Ill check in a bit what test leads touched show.
Thanks for the visual. Now I'm more confused than ever. That is one goofy testing protocol.
Test 1 = Secondary to ground. Valid. Since in this coil, the secondary is connected to the primary, it's
also a test of the primary to ground. And that's valid too. Ideally, there'd be infinite resistance since the primary and secondary winding should be insulated from ground.
Test 3 = Secondary winding resistance. Again, valid. Thousands of ohms due to the large numbers of very fine wire.
Test 2 = Testing from "A" to..."A"? They should be connected internally, thus essentially zero resistance. There's switched-battery power into the coil in one "A", and that same power goes to the module for it's power via the other "A" terminal. This is a sorta-valid test, if the two "A"s aren't connected, the module doesn't get power and the vehicle has no spark. It's also something I've never considered before, never tested before, 'cause I've never seen or heard of a failure here.
The IMPORTANT Test Not Shown = Primary winding resistance. This would be from "A" to "B". Should be very low resistance since there's few turns of relatively large wire. Typically about 0.5 to 0.7 ohms on HEI coils, double or triple on older, ballast-resistor-style ignitions.

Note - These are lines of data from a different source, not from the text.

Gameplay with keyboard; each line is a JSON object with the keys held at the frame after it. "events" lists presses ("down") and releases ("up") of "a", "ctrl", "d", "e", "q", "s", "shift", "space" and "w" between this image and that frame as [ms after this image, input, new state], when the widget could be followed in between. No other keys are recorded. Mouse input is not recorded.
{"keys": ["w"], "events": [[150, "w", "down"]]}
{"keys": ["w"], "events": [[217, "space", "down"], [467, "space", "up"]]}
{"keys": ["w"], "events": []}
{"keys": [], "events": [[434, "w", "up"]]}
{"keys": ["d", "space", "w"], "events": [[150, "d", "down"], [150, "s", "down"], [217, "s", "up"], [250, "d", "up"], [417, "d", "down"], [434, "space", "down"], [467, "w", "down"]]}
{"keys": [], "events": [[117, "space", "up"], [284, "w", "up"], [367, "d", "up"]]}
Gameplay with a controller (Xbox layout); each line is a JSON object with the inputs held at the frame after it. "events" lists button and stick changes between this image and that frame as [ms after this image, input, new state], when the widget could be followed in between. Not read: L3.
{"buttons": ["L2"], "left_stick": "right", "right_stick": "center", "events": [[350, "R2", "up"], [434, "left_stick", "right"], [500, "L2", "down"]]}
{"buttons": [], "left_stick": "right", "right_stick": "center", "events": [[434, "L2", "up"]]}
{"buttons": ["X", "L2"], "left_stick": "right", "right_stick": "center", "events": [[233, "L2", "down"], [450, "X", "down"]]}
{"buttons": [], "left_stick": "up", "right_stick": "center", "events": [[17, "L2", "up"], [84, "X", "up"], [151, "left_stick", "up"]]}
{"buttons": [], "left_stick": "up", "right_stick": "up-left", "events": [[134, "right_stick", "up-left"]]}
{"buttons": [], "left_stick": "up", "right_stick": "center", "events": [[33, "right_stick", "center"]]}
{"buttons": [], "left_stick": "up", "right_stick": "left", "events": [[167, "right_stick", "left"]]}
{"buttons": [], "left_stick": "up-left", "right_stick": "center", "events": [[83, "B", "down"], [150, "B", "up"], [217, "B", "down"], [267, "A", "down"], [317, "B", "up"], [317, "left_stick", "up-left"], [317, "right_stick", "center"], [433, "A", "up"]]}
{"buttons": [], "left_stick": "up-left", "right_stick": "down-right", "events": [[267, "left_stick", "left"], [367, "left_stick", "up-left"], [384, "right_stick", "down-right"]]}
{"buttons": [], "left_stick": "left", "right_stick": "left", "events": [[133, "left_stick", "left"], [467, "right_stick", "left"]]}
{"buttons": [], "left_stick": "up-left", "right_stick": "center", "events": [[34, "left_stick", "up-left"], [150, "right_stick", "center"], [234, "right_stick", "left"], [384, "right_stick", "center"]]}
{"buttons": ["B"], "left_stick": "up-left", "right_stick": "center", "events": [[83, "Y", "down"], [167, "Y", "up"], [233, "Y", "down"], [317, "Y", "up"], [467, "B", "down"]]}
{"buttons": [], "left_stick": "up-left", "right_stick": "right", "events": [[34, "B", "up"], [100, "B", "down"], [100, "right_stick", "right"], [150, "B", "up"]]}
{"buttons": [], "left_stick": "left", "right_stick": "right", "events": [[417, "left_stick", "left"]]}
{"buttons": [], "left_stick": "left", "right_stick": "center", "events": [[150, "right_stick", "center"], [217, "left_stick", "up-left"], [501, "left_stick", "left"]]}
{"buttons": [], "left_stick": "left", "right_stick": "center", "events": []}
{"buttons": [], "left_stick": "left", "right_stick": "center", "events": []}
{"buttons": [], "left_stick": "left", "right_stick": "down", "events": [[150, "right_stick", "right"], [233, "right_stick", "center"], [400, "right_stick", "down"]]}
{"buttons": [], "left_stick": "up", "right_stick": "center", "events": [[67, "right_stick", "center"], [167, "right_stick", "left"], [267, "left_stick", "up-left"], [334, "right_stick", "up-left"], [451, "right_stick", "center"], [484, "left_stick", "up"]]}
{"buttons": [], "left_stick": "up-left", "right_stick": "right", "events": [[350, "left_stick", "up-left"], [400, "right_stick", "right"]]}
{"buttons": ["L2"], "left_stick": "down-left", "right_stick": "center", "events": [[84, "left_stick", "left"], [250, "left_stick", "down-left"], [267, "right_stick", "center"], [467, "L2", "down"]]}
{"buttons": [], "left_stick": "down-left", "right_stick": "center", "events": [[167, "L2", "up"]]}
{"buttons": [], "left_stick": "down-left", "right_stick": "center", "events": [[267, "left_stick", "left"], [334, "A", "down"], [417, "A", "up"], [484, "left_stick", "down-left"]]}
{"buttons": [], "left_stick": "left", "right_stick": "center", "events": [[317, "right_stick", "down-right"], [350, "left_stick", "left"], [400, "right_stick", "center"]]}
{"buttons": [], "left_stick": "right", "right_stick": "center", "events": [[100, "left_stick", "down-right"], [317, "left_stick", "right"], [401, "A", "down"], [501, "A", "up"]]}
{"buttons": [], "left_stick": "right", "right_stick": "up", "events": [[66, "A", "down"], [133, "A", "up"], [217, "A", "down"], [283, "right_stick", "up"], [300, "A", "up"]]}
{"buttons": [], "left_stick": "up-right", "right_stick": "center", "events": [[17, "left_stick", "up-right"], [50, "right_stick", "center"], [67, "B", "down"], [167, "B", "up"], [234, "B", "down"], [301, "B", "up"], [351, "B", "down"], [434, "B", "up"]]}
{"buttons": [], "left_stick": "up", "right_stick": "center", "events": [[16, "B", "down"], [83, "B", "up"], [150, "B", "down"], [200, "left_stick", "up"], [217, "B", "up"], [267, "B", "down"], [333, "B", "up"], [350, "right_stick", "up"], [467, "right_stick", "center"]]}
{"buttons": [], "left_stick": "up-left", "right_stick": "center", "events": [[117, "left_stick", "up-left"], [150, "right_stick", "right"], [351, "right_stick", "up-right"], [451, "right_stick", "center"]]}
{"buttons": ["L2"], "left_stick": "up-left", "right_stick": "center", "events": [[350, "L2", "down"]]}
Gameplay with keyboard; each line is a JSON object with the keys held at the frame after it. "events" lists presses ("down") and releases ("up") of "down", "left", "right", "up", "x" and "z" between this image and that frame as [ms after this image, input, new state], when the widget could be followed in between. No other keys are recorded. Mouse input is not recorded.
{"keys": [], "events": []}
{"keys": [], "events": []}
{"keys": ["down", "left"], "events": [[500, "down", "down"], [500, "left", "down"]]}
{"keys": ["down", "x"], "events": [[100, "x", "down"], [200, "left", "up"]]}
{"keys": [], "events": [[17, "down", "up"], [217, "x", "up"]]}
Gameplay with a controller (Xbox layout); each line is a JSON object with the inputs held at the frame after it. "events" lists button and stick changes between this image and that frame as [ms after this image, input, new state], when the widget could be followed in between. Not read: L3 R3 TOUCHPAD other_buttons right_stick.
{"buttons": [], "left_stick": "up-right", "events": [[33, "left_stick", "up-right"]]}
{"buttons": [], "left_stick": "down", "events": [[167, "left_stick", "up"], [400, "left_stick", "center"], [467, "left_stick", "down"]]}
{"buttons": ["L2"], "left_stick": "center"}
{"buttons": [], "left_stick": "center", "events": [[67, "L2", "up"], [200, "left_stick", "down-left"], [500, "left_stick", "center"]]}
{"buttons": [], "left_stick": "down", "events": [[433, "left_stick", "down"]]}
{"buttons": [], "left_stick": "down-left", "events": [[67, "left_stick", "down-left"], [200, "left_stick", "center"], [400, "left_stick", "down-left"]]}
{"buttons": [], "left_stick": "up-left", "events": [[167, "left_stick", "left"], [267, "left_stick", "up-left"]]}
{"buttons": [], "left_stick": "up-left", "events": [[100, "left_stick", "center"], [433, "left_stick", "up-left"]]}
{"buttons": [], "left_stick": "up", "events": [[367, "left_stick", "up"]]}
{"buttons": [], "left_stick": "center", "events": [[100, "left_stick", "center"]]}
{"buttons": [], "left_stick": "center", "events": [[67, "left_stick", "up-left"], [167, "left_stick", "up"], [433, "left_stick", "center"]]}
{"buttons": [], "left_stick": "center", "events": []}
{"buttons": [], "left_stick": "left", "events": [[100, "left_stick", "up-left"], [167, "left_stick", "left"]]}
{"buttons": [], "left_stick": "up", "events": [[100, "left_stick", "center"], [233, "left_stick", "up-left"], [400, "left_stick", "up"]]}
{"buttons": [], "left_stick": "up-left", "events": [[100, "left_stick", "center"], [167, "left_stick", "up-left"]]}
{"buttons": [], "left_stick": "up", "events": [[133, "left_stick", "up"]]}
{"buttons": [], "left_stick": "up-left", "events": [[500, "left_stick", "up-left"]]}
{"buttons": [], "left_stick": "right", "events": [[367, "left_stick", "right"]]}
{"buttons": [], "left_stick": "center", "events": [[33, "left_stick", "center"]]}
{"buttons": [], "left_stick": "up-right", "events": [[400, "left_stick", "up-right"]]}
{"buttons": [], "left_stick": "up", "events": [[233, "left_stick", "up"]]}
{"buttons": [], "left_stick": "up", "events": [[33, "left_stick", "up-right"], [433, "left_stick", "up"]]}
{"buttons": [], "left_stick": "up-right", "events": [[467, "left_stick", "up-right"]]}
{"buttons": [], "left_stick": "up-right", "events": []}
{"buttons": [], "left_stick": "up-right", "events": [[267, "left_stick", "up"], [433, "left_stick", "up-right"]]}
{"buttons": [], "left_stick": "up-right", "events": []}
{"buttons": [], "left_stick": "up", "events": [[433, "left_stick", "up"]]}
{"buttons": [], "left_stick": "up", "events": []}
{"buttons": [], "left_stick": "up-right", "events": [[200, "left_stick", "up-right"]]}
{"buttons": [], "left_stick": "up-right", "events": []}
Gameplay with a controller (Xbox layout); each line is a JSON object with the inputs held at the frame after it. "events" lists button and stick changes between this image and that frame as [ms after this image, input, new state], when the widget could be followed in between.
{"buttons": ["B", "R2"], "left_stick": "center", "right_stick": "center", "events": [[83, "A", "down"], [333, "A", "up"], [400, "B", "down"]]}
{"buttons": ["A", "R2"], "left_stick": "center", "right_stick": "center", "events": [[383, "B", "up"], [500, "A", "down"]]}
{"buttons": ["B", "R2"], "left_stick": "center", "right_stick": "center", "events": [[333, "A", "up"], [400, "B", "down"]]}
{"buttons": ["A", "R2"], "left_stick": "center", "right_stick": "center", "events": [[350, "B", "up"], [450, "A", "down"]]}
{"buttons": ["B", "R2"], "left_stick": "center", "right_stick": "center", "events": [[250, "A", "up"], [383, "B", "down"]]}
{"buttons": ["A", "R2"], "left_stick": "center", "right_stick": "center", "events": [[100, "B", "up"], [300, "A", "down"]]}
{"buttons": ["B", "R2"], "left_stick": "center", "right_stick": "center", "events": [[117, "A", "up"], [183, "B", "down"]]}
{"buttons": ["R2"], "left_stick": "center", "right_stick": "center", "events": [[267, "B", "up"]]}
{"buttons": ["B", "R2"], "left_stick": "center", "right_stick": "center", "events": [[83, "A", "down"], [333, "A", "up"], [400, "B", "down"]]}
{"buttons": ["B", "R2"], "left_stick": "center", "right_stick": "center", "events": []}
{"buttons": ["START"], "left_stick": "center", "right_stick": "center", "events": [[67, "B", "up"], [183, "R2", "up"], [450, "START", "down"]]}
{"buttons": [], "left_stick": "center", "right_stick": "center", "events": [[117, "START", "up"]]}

The other test not shown = "B" to "B". Just like the "A" to "A" test, it's not something I'd have considered before now. One of the "B" terminals leads to the module, it's how the module grounds the primary windings. The other "B" terminal would connect to the tach, if there is one. If the two "B" terminals aren't connected, the tach doesn't work, or the engine has no spark, so it doesn't run...and the tach doesn't work.
Point is, testing "A" to "B" is enormously more important than "A" to "A", or "B" to "B".
Please link to the web-page that has that diagram. I wanna research this some more.